Why do so many students go into such deep debt so blindly and come out on the other side dazed and disillusioned? A big part of the reason is that they have been bombarded with the message that in today’s world, the only path to success is through college. They haven’t been told that they can consider other options. President Obama’s big goal is to have dramatically larger numbers of students enroll in higher education. The trend toward this so far has caused an inflation of the bachelor’s degree to the point where it no longer signifies a special achievement. The push to get just about everyone to go to college heightens the anxiety that “I’ll be a failure if I don’t” and drowns concerns about student loans in the swift-moving current of the college track, which sweeps people away with words like “investment.” 

So let’s recap. The government sets up federal funding for higher education. It tells students that they have to go to college to succeed. Then when for-profit colleges do everything they can to capture that funding and students do everything they can (including going deeply in debt) to avail themselves of the means for success, the government castigates the for-profits for using federal mechanisms to victimize students. 

According to the Rock Center article, officials at for-profits say they provide financial aid counseling but in the end, the students are the ones responsible for making their own choices. 

The Senate report recommends 

prohibiting colleges from using federal financial-aid dollars for marketing and lobbying, calling for more transparent disclosures of the cost of attendance, and requiring the Education Department to better track student outcomes. 

These sound like good suggestions, but they won’t prevent the unintended consequences of what the federal government is doing.

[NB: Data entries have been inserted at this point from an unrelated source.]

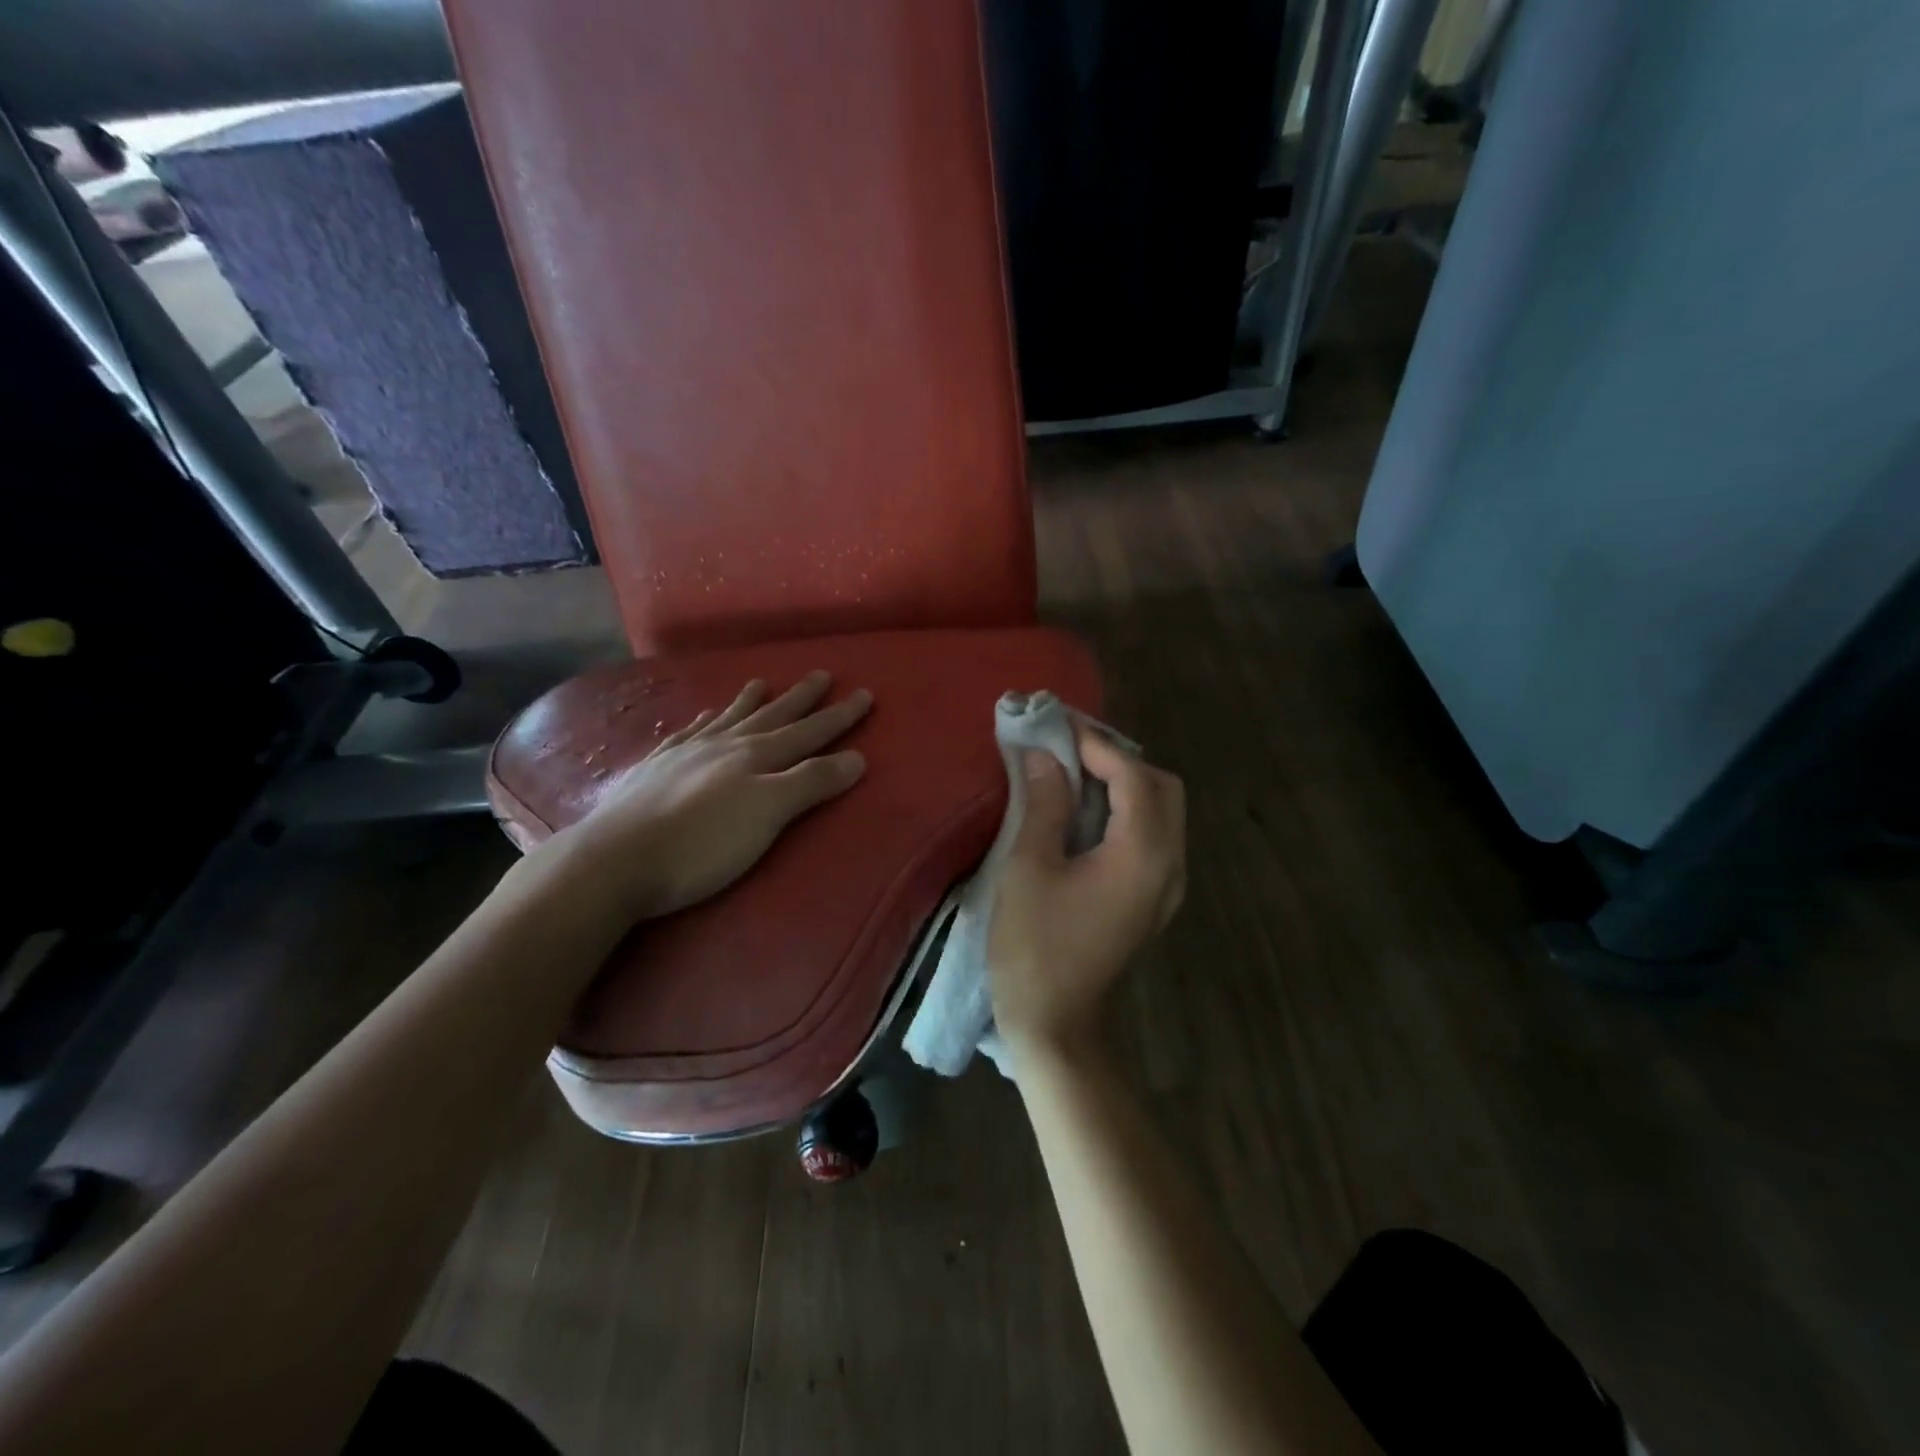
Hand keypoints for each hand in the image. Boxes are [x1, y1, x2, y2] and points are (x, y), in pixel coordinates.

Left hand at [541, 671, 869, 923]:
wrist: (615, 859)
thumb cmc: (702, 844)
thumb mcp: (769, 814)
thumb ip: (811, 783)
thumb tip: (857, 757)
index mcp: (755, 757)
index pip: (808, 732)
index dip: (839, 716)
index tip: (865, 694)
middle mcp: (724, 746)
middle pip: (771, 716)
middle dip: (800, 699)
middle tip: (822, 674)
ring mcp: (685, 754)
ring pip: (727, 719)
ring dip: (749, 702)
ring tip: (760, 682)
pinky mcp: (654, 770)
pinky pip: (686, 734)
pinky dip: (701, 722)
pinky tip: (701, 717)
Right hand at [988, 725, 1185, 1057]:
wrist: (1057, 1027)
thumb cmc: (1035, 947)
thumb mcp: (1029, 868)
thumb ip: (1044, 803)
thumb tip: (1043, 755)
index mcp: (1142, 854)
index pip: (1132, 775)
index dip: (1096, 743)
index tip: (1057, 725)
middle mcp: (1168, 865)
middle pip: (1162, 788)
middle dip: (1119, 759)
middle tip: (1070, 750)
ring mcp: (1166, 886)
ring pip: (1162, 812)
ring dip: (1125, 784)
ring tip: (1074, 773)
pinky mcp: (1152, 900)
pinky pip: (1152, 837)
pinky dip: (1126, 812)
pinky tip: (1086, 814)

It is simultaneously pushing everyone into college and then slapping them back. The federal government has created a system of perverse incentives in which it channels into college people who are either not ready for it or not right for it. They take on massive amounts of debt, learn little while in college, and have difficulty getting jobs and paying off their loans. 

This is the story of college today, and not just for-profit college. Pushing people into junk education is a problem; whether the junk is for-profit or not-for-profit is irrelevant. Ultimately Harkin’s report and other attacks on the for-profit sector are an attempt to deflect attention from a bigger problem: the rapidly plummeting value of a college degree.